An exact transcription of all the entries below is required.

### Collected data
________________________

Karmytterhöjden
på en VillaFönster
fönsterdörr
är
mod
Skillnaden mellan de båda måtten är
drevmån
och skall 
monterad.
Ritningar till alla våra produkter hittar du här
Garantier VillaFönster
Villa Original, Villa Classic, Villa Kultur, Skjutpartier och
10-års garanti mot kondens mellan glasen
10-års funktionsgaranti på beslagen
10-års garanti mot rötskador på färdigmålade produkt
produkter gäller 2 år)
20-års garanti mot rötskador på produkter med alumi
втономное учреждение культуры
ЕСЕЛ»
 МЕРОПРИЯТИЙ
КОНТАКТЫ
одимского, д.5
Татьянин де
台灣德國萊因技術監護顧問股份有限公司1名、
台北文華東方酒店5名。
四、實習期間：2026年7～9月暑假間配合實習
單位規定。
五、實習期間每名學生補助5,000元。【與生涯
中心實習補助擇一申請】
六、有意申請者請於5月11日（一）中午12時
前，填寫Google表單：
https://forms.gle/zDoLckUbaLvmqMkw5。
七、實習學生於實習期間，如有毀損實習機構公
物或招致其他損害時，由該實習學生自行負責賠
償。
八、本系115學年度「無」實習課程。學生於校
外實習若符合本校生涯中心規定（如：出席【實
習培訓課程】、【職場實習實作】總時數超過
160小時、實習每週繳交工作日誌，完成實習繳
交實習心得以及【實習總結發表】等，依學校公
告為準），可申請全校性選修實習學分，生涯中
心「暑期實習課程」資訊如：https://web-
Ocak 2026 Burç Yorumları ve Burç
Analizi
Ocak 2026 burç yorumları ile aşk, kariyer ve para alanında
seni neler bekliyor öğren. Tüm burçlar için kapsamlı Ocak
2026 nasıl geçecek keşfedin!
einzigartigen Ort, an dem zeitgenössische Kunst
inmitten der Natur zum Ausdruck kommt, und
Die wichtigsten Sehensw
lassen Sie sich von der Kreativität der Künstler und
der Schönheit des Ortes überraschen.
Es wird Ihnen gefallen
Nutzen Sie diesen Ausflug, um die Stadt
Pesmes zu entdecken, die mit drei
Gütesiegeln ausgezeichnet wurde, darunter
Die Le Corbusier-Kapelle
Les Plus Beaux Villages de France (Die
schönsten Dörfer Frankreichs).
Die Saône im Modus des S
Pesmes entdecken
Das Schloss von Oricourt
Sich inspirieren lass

________________________

### Result below
Karmytterhöjden
på en VillaFönster
fönsterdörr
är
mod
Skillnaden mellan de båda måtten är
drevmån
och skall 
monterad.
Ritningar till alla våra produkter hittar du här
Garantier VillaFönster
Villa Original, Villa Classic, Villa Kultur, Skjutpartier och
10-års garanti mot kondens mellan glasen
10-års funktionsgaranti på beslagen
10-års garanti mot rötskador på färdigmålade produkt
produkter gäller 2 år)
20-års garanti mot rötskador på produkter med alumi
втономное учреждение культуры
ЕСЕЛ»
 МЕРОПРИЯТИЙ
КОНТАКТЫ
одимского, д.5
Татьянин де
台灣德國萊因技術監護顧問股份有限公司1名、
台北文華東方酒店5名。
四、實習期間：2026年7～9月暑假間配合實習
單位規定。
五、實習期間每名學生補助5,000元。【與生涯
中心實習補助擇一申請】
六、有意申請者請於5月11日（一）中午12時
前，填寫Google表單：
https://forms.gle/zDoLckUbaLvmqMkw5。
七、實習學生於實習期間，如有毀損實習機構公
物或招致其他損害時，由該實習學生自行負責賠
償。
八、本系115學年度「無」實習課程。學生於校
外實習若符合本校生涯中心規定（如：出席【實
習培訓課程】、【職場實習實作】總時數超過
160小時、實習每週繳交工作日誌，完成實習繳
交實習心得以及【實習總結發表】等，依學校公
告為準），可申請全校性選修實習學分，生涯中
心「暑期實習課程」資訊如：https://web-
Ocak 2026 Burç Yorumları ve Burç
Analizi
Ocak 2026 burç yorumları ile aşk, kariyer ve para alanında
seni neler bekliyor öğren. Tüm burçlar için kapsamlı Ocak
2026 nasıl geçecek keşfedin!
einzigartigen Ort, an dem zeitgenössische Kunst
inmitten der Natur zum Ausdruck kommt, und
Die wichtigsten Sehensw
lassen Sie sich von der Kreativität der Künstler und
der Schönheit des Ortes überraschen.
Es wird Ihnen gefallen
Nutzen Sie diesen Ausflug, um die Stadt
Pesmes zu entdecken, die mit drei
Gütesiegeln ausgezeichnet wurde, darunter
Die Le Corbusier-Kapelle
Les Plus Beaux Villages de France (Die
schönsten Dörfer Frankreichs).
Die Saône im Modus des S
Pesmes entdecken
Das Schloss von Oricourt
Sich inspirieren lass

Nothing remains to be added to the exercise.